I tried to prove or reject this property for a more general class of functions. So let's assume $f : (I \subseteq \mathbb R) \to \mathbb R$ is differentiable and $\delta$ is a small non-zero real number. We can then write $f(x+\delta) = f(x) + \delta f'(x) + \delta o(1)$, where $o(1)$ goes to $0$ as $\delta$ goes to $0$. Assuming we manage to make $\varepsilon$ behave like a small non-zero real, we get $f(x+\epsilon) = f(x) + \varepsilon f'(x) + \varepsilon o(1)$, and if $o(1) = \varepsilon \times \text{something}$ we can conclude that the dual part of $f(x+\varepsilon)$ is indeed $f'(x)$. This happens when $f$ can be expressed as a power series, which already helps cover a nice range of functions.

However:

  • being differentiable likely isn't enough to having a first-order Taylor expansion with a remainder of the form $\epsilon^2 \times \text{stuff}$, but can we make weaker assumptions?
  • can we even extend real functions to dual reals in a way that guarantees that $f(x+\varepsilon)$ looks like $f(x+\delta)$ for small $\delta$?

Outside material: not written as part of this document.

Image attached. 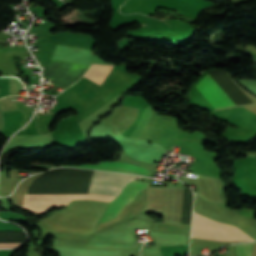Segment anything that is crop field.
Instances as JSON below:
<instances>
[{"label": "crop field", "instance_id": "obj_7", "mask_svg": "<svg viewBox=\"0 0 256 256\" xmlns=\"http://www.w3.org/2000/svg\"><path fill=\"white\" fill-rule=\"evenodd\" d=\"M237 256H251L252 255V242L242 243L235 245Z\"/></svg>", "mask_w": 256, "mask_h": 256}, {"label": "crop field", "instance_id": "obj_3", "mask_svg": "<svg viewBox=\"0 0 256 256\" xmlns=\"http://www.w3.org/2000/svg\"><path fill=\"white\" fill-rule=\"evenodd\" d=\"M149 183L132 181L128 183L121 191L119 196L110 202L105 214L101 218L100 222L108 221L119 215L123 207L134 200L135 195L145 189Z\"/></svg>", "mask_w": 256, "mask_h": 256}, {"label": "crop field", "instance_id": "obj_1", "mask_svg": "<svg viewBox=\"0 0 256 256\" xmlns=\"http://www.w3.org/2000/svg\"><path fill=\"white\" fill-rule=\"evenodd\" d=\"M191 237L220 241H253L239 228L194 213Z\"/></svg>", "mask_w": 256, "mask_h": 256}, {"label": "crop field", "instance_id": "obj_2", "mask_svg": "<svg viewBox=\"0 0 256 256\" xmlns=\"http://www.w3.org/2000/svg\"><path fill=\"white\" fill-rule=\"evenodd\" d=\"M139 177L127 174L92 171L88 193L117 196L127 182Z\"/></svg>", "mask_w": 256, "mask_h": 256}, {"label": "crop field", "instance_id": "obj_4", "mask_svg": "<svg viewBox=\"0 0 256 256\" xmlns=\"http://www.w3.org/2000/svg\"><path fill=\"white\" fill-rule=\"evenodd\" d=\"M195 87L208 99L214 108L235 105L209 74Z\"/></svg>", "mask_w": 256, "mask_h": 256}, {"label": "crop field", "instance_id": "obj_8", "mask_svg": "<svg viewBox=\"0 0 256 256\" xmlns=\"http://www.w3.org/2000/svg\"><path fill=\"white\" fill-rule=\"evenodd\" d=\"M20 244H0V248H11V247H17Z\"/></svg>", "mask_w": 256, "mask_h": 256}, {"label": "crop field", "instance_id": "obj_6", "mask_svg": "<svg viewBox=\"0 0 256 256\" xmlns=\"http://www.w3.org/2000/svg\"><path fill=\"white\" fill-rule=\"evenodd\" d=\"M112 66L113 65L92 64L84 74V77L100 84L107 76L108 72L112 69Z\"/></svg>", "mask_w": 256, "mask_h": 256}, {"label": "crop field", "instance_id": "obj_5", "mask_svg": "<svg viewBox=\"0 0 256 256\" xmlns=\"http://www.w3.org/2000/svg\"><path fill=\"white\" fill-rule=\"evenodd\" d=\"M62 166H75V167H82V168L127 172V173L140 174L144 176L150 175V171L142 167L134 166L124 162H120V161H115V162L101 161V162H98V165L82 164V165H62Z\"/></svg>", "mask_w": 256, "mask_h": 256}]
</instances>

As an example for the second point, defining absolute value seems quite non-trivial. Assuming $|x+\varepsilon|$ is a square root of $(x+\varepsilon)^2$, calculations show that it must equal $\pm(x+\epsilon)$ if $x \neq 0$ and $0$ otherwise. To be able to find the derivative of $x \mapsto |x|$ and $x \mapsto x|x|$, we figure out that the best choice is probably to set $|x + \varepsilon| = x+\varepsilon$ if $x > 0$, $-(x+\varepsilon)$ if $x < 0$ and $0$ if $x = 0$.

Rócherz
  • 4,241
  • 4
    You may be interested in the Transfer Principle for the hyperreals. It's what allows us to extend real functions to hyperreal ones. https://en.wikipedia.org/wiki/Transfer_principle – CyclotomicField Apr 20 '25 at 17:28
  • 3
    @CyclotomicField this question is not about hyperreals. – Anixx Apr 20 '25 at 17:52
  • Thanks @CyclotomicField, I am familiar with the transfer principle for the hyperreals however as per my limited knowledge of hyperreals there is no way of representing them in a computer and therefore they are not useful for automatic differentiation. Dual numbers are of interest because they can be easily represented as a pair of reals (or rather, floating point numbers or fractions). – user8171079 Apr 20 '25 at 18:23
  • 1
    Note that real absolute value is usually replaced by the following "complex" modulus : $|x+\varepsilon|^2 = (x+\varepsilon)(x-\varepsilon) = x^2$, hence $|x+\varepsilon| = |x|$ simply. – Abezhiko Apr 20 '25 at 18:26
  • 2
    @Abezhiko That's useful as a "geometric" absolute value for dual numbers, but it's not a good extension of real absolute value here, since the derivative of $|x|$ via dual numbers would be computed as $0$ for all $x$. – Misha Lavrov Apr 20 '25 at 18:40
  • In general the desired extension would have to be defined by $f(x + \epsilon) = f(x) + \epsilon f'(x)$, but of course this isn't useful for your goal of computing derivatives via dual numbers. – lily Apr 20 '25 at 18:52
  • 2
    It is certainly not defined, as written, until you define it. All we can really say is that the definitions "makes sense" for a wide class of functions, like analytic functions. – Thomas Andrews Apr 20 '25 at 19:46
  • Maybe look at functions of the form $x^a\sin(1/x^b)$. – mr_e_man Apr 24 '25 at 15:47

1 Answers1

2

As far as I am concerned, what you are looking for is true for any holomorphic function. This holds because given a function $f$ whose Taylor series around a certain point $a$ is

$$ f(x) = \sum_{n=0}^{\infty} \frac{d^nf(a)}{dx^n} \cdot (x-a)^n \Longrightarrow f(x+\varepsilon) = \sum_{n=0}^{\infty} \frac{d^nf(a)}{dx^n} \sum_{k=0}^n \binom{n}{k}\varepsilon^k(x-a)^{n-k} $$

has as dual part

$$ \mathfrak{D}(f(x+\varepsilon)) = \sum_{n=1}^{\infty} \frac{d^nf(a)}{dx^n} \cdot \binom{n}{1}(x-a)^{n-1} = f'(x) $$

In general, I cannot quite guarantee you that every single function with derivative verifies that $\mathfrak{D}(f(x+\varepsilon)) = f'(x)$ for all $x$ where $f$ has derivative.